My Adirondack experience began on a family vacation when I was eleven years old. My connection to the place was instantaneous and permanent. There is no limit to the inspiration I find there.

Q: There are many photography books dedicated to the Adirondacks. What differentiates your book from the others?

John: Most of the existing books tend to be documentary in their approach, using text to provide geographical, historical, or some other informational context. As I said, I didn't really start out with the idea of producing a book, but the one that resulted doesn't really concern itself with any of this. It deals more with our relationship to Nature, with the Adirondacks as example.

Q: Do you feel pulled to explore other parts of the US/world?

John: I would love to have some in-person exposure to the ancient cultures in which Nature plays a defining role. We have good examples right here in the U.S.

Q: What does this book say about you?
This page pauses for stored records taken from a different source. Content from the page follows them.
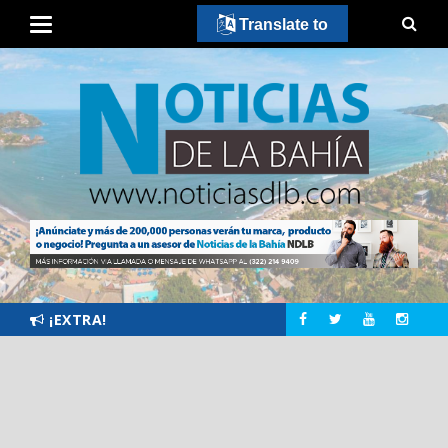
Translate to
¡EXTRA!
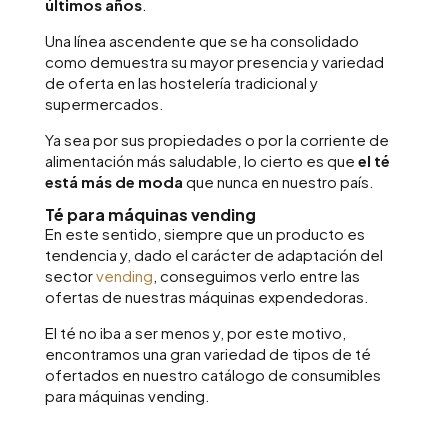
últimos años
.
Una línea ascendente que se ha consolidado
como demuestra su mayor presencia y variedad
de oferta en las hostelería tradicional y
supermercados.
Ya sea por sus propiedades o por la corriente de
alimentación más saludable, lo cierto es que
el té
está más de moda
que nunca en nuestro país.
Té para máquinas vending
En este sentido, siempre que un producto es
tendencia y, dado el carácter de adaptación del
sector
vending
, conseguimos verlo entre las
ofertas de nuestras máquinas expendedoras.
El té no iba a ser menos y, por este motivo,
encontramos una gran variedad de tipos de té
ofertados en nuestro catálogo de consumibles
para máquinas vending.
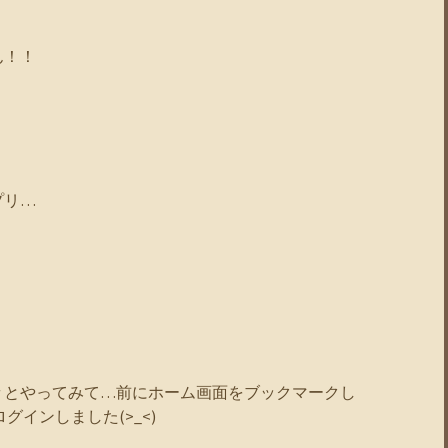
ん！！
プリ…
々とやってみて…前にホーム画面をブックマークし
グインしました(>_<)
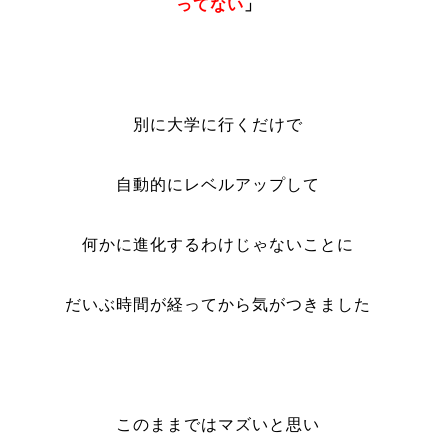
ってない
」
別に大学に行くだけで
自動的にレベルアップして
何かに進化するわけじゃないことに
だいぶ時間が経ってから気がつきました
このままではマズいと思い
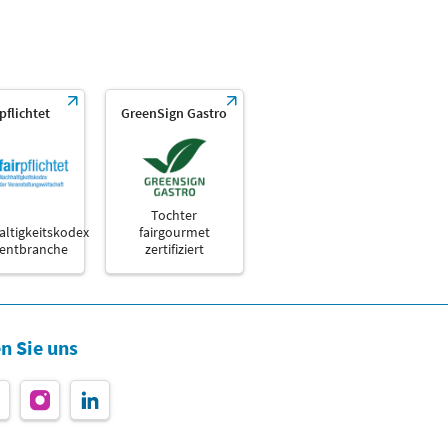
rpflichtet
GreenSign Gastro
Tochter
ltigkeitskodex
fairgourmet
ventbranche
zertifiziert
n Sie uns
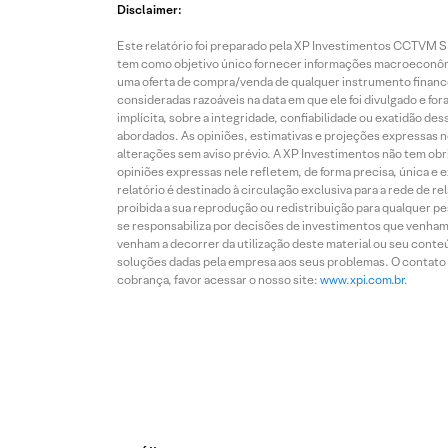
Disclaimer:
Este relatório foi preparado pela XP Investimentos CCTVM S.A
tem como objetivo único fornecer informações macroeconômic
uma oferta de compra/venda de qualquer instrumento finance
consideradas razoáveis na data em que ele foi divulgado e fo
implícita, sobre a integridade, confiabilidade ou exatidão 
abordados. As opiniões, estimativas e projeções expressas nes
alterações sem aviso prévio. A XP Investimentos não tem obriga
opiniões expressas nele refletem, de forma precisa, única e 
relatório é destinado à circulação exclusiva para a rede de 
proibida a sua reprodução ou redistribuição para qualquer p
se responsabiliza por decisões de investimentos que venham 
venham a decorrer da utilização deste material ou seu conteú
soluções dadas pela empresa aos seus problemas. O contato p
cobrança, favor acessar o nosso site:
www.xpi.com.br
.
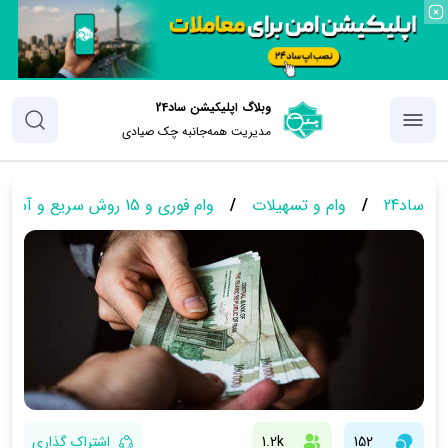
وبلاگ اپلیکیشن ساد24
مدیریت همه‌جانبه چک‌ صیادی
ساد24
/
وام و تسهیلات
/
وام فوری و 15 روش سریع و آسان برای دریافت آن
152
1.2k
اشتراک گذاری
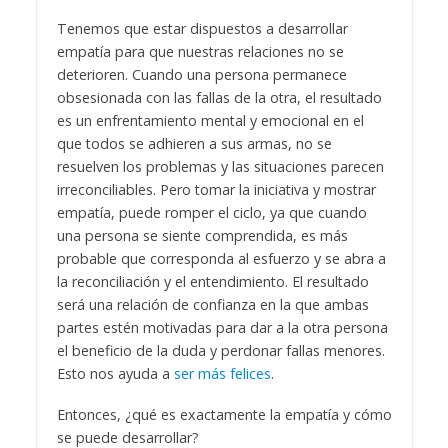
Tenemos que estar dispuestos a desarrollar
empatía para que nuestras relaciones no se
deterioren. Cuando una persona permanece
obsesionada con las fallas de la otra, el resultado
es un enfrentamiento mental y emocional en el
que todos se adhieren a sus armas, no se
resuelven los problemas y las situaciones parecen
irreconciliables. Pero tomar la iniciativa y mostrar
empatía, puede romper el ciclo, ya que cuando
una persona se siente comprendida, es más
probable que corresponda al esfuerzo y se abra a
la reconciliación y el entendimiento. El resultado
será una relación de confianza en la que ambas
partes estén motivadas para dar a la otra persona
el beneficio de la duda y perdonar fallas menores.
Esto nos ayuda a
ser más felices
.
Entonces, ¿qué es exactamente la empatía y cómo
se puede desarrollar?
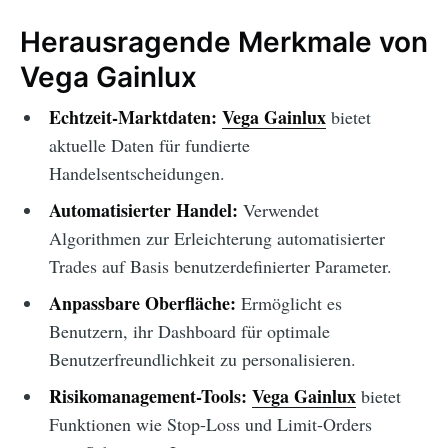
Herausragende Merkmale von
Vega Gainlux
Echtzeit-Marktdaten:
Vega Gainlux
bietet
aktuelle Daten für fundierte
Handelsentscheidungen.
Automatisierter Handel:
Verwendet
Algorithmen zur Erleichterung automatisierter
Trades auf Basis benutzerdefinierter Parameter.
Anpassbare Oberfläche:
Ermöglicht es
Benutzern, ihr Dashboard für optimale
Benutzerfreundlichkeit zu personalisieren.
Risikomanagement-Tools:
Vega Gainlux
bietet
Funktionen wie Stop-Loss und Limit-Orders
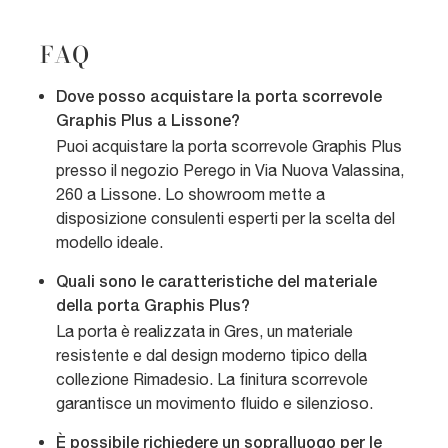
FAQ
Dove posso acquistare la porta scorrevole
Graphis Plus a Lissone?
Puoi acquistare la porta scorrevole Graphis Plus
presso il negozio Perego in Via Nuova Valassina,
260 a Lissone. Lo showroom mette a
disposizione consulenti esperti per la scelta del
modello ideale.
Quali sono le caratteristiche del materiale
della porta Graphis Plus?
La porta è realizzata in Gres, un materiale
resistente e dal design moderno tipico della
collezione Rimadesio. La finitura scorrevole
garantisce un movimento fluido e silenzioso.
È possibile richiedere un sopralluogo per le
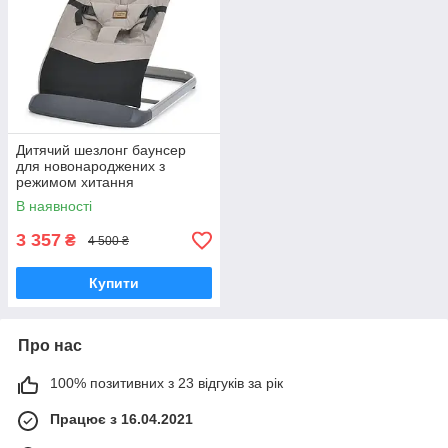
Дитячий шезлонг баунсер
для новонароджених з
режимом хитання
натуральний льон 3
В наявності
положення спинки до 9 кг
3 357
₴
4 500 ₴
Купити
Про нас
100% позитивних з 23 відгуків за рік
Працює з 16.04.2021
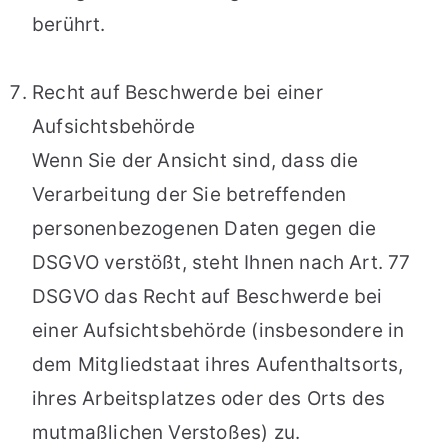
berührt.
Recht auf Beschwerde bei einer
Aufsichtsbehörde
Wenn Sie der Ansicht sind, dass die
Verarbeitung der Sie betreffenden
personenbezogenen Daten gegen die
DSGVO verstößt, steht Ihnen nach Art. 77
DSGVO das Recht auf Beschwerde bei
einer Aufsichtsbehörde (insbesondere in
dem Mitgliedstaat ihres Aufenthaltsorts,
ihres Arbeitsplatzes oder des Orts des
mutmaßlichen Verstoßes) zu.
After reading it what do we know about John Radigan?

John: it should be apparent that I think about things deeply, and that I have real concern for the well-being of my planet and my species. Probably also that I have hopes and dreams, proud moments and regrets, just like anyone else, even though the things I do to make my living are not mainstream by any accounting. Hopefully my love of all things Adirondack comes through loud and clear.

Q: Do you expect those who buy the book to consider themselves readers or viewers? What do you want people to take away from The Adirondack Heart?

John: I would like to see them become participants. Leave the cellphone, tablet, GPS behind. Go to a natural place that calls to them. Sit there for a while. Watch, listen.

Q: Are you pleased with the finished book?

John: Oh, yes. It was a very instructive and satisfying journey. Viewing it now is an experience unto itself, as it is still revealing things to me.